Required action = When a line of the entries contains "index", please list that line.

Data supplied =
◇ ◇ ◇ ◇ ◇ ◇ ◇
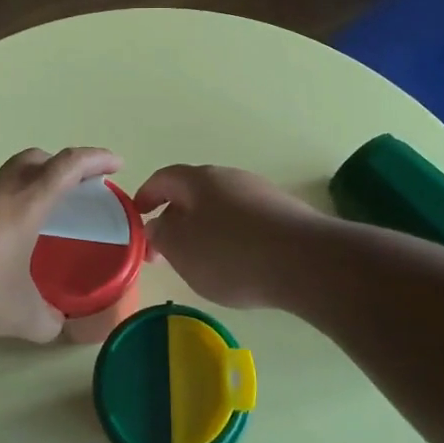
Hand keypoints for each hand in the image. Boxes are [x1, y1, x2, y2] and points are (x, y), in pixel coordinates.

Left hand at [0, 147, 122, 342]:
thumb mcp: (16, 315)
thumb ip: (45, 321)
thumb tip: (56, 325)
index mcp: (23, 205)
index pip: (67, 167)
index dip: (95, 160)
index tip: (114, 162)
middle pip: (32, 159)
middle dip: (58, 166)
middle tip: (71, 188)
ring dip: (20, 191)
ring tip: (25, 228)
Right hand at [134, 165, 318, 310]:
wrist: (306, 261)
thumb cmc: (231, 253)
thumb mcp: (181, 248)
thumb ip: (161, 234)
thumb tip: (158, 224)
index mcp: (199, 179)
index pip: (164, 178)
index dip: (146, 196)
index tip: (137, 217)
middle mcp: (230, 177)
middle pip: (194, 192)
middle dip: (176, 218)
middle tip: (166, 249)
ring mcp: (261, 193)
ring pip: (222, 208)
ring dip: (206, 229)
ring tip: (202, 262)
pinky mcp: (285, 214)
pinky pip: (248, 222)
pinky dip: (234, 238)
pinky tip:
◇ ◇ ◇ ◇ ◇ ◇ ◇
Written answer =
index mcp: (23, 205)
index pip: (67, 167)
index dip: (95, 160)
index tip: (114, 162)
index mcp: (199, 179)
index pip: (164, 178)
index dip: (146, 196)
index tip: (137, 217)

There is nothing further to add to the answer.